── Source text ──
Bring a parade of spring-to-fall color to partly shady garden corners with six annuals that require simple care.

Like the best negotiators, some annual flowering plants are willing to compromise. They may prefer full sun or full shade, but in a pinch, they brighten partially shady spots without complaint. Gardens with tree-filtered sunlight or only four to six hours of direct sun exposure each day are in partial shade, and these accommodating annuals are well-adapted to call them home. Some tolerate sunlight better than others, however. So choose plants accordingly.
Full Sun to Part Shade
Floss Flower
Downy-soft and as achingly blue as an empty summer sky, the fuzzy blooms of floss flower (Ageratum houstonianum) carpet sunny to partially shady areas from early summer until frost. In hot-summer climates, floss flower thrives when given afternoon shade. Plant floss flower -- which grows 6 inches to 2 1/2 feet tall, depending on its cultivar -- in fertile, consistently moist and well-drained soil.
Loves-Lies-Bleeding
Waterfalls of blood-red flowers cascading down columns of pale-green, heart-shaped leaves inspired the romantic name of love-lies-bleeding (Amaranthus caudatus). An eye-catching walkway edger or hanging-basket addition, the 2- to 4-foot-tall annual plant blooms from midsummer to the first fall frost and requires averagely fertile, moist, well-drained soil. Like floss flower, it benefits from afternoon shade where summers are hot.
China Aster
China aster (Callistephus chinensis) features 3- to 5-inch-diameter, pompom or daisylike flowers that look like the blooms of the hardy garden mum (Chrysanthemum morifolium). Hardy garden mum's blooms are common in the fall gardens of U.S. Department of Agriculture plant hardiness zones 5 through 9, where that plant grows as a perennial. The resemblance is strong enough that when China aster flowers open in midsummer, you may think fall has arrived two months early. The white, yellow, red, pink, blue or purple flowers persist for several weeks. Grow the 2- to 3-foot-tall China aster in fertile, consistently moist, well-drained soil.
Pot Marigold
Pot marigold (Calendula officinalis) has flaunted its edible, sunshine-yellow to flame-orange flowers in kitchen gardens since Shakespeare's day, when both its blooms and leaves were tossed into the soup kettle for color and flavor. Today, pot marigold cultivars add creamy and apricot shades to the plant's palette. In cool-summer climates, the 1- to 2-foot-tall plant blooms during most of the growing season; elsewhere, giving it afternoon shade and cutting it back when hot weather arrives encourages the plant to have a second round of flowers in fall. Pot marigold thrives in averagely fertile, averagely moist, well-drained soil.
Part Shade to Full Shade
Wishbone Flower
In partial to full shade, wishbone flower (Torenia fournieri) glows like tiny torches. Blooming in combinations of blue, lavender, pink, white and yellow, the plant is named for the inverted-V stamens tucked deep in its flowers' throats. Low mounds of light-green leaves increase the 6 inch- to 1-foot-tall plants' brightening effect. Wishbone flower grows best in rich, moist, well-drained soil.
Jewelweed
A candidate for wet, shady spots where other annuals struggle, jewelweed or spotted touch-me-not (Impatiens capensis) is a distant relative of the more familiar impatiens (Impatiens walleriana), a tender perennial in USDA zones 10 through 11 but widely grown as an annual. Jewelweed is a much larger plant, typically growing 2 to 5 feet tall. From summer to early fall, hummingbirds often sip nectar from its orchidlike, red-spotted, orange flowers. Plant jewelweed in wet, humus-rich soil where it has room to spread.
───
── Data for review ──
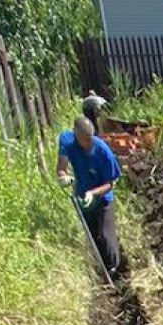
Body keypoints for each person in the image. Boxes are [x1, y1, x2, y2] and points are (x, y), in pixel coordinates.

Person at [57, 116, 123, 278]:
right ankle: (101, 270)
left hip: (102, 197)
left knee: (105, 234)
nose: (87, 143)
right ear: (75, 135)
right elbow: (61, 167)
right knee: (93, 236)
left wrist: (92, 193)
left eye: (90, 139)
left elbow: (110, 184)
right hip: (82, 197)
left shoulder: (103, 151)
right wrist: (64, 177)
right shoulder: (67, 141)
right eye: (83, 140)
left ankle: (115, 269)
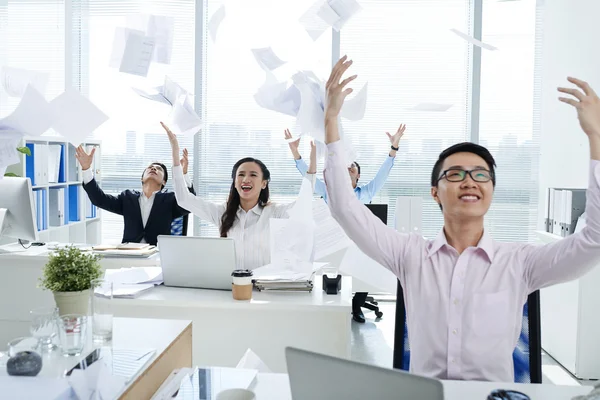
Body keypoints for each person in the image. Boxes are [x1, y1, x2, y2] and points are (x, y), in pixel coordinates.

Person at [322, 55, 600, 382]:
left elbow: (593, 241)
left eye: (480, 174)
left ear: (491, 191)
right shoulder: (409, 255)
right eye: (455, 174)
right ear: (435, 193)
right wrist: (331, 119)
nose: (469, 181)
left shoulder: (520, 263)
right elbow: (344, 206)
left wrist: (596, 138)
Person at [285, 126, 406, 323]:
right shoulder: (327, 191)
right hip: (332, 243)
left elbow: (383, 173)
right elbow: (308, 176)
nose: (349, 168)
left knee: (369, 261)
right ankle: (329, 304)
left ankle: (356, 305)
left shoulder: (366, 193)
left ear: (358, 175)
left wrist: (394, 148)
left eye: (353, 167)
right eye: (345, 166)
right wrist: (296, 153)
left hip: (359, 243)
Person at [160, 122, 316, 271]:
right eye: (241, 175)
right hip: (232, 287)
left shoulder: (274, 212)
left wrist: (307, 162)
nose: (246, 179)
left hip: (263, 288)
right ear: (235, 183)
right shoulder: (222, 212)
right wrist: (175, 152)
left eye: (253, 175)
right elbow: (184, 199)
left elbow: (304, 203)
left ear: (263, 183)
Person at [76, 145, 195, 246]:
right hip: (130, 254)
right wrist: (86, 169)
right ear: (142, 178)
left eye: (159, 169)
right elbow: (99, 200)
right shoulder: (128, 197)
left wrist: (183, 173)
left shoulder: (170, 200)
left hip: (159, 255)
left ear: (164, 182)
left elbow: (190, 203)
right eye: (150, 168)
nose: (153, 168)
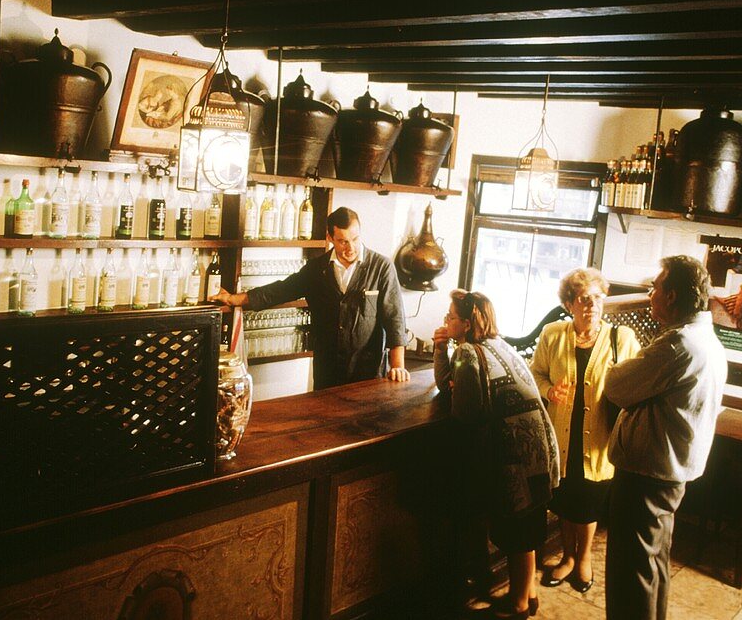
───
= Complete the following =
• A. List the scientific names that the gardening article gives for the six annuals it describes under their own headings.
• B. Reproduce word for word the passage of the gardening article starting at "Full Sun to" and ending at "and well-drained soil.".
These records are separate material and have no connection to the gardening article.

= Activity answers =
• A. Ageratum houstonianum, Amaranthus caudatus, Callistephus chinensis, Calendula officinalis, Torenia fournieri, Impatiens capensis

• B.
Full Sun to Part Shade
Floss Flower
Downy-soft and as achingly blue as an empty summer sky, the fuzzy blooms of floss flower (Ageratum houstonianum) carpet sunny to partially shady areas from early summer until frost. In hot-summer climates, floss flower thrives when given afternoon shade. Plant floss flower -- which grows 6 inches to 2 1/2 feet tall, depending on its cultivar -- in fertile, consistently moist and well-drained soil.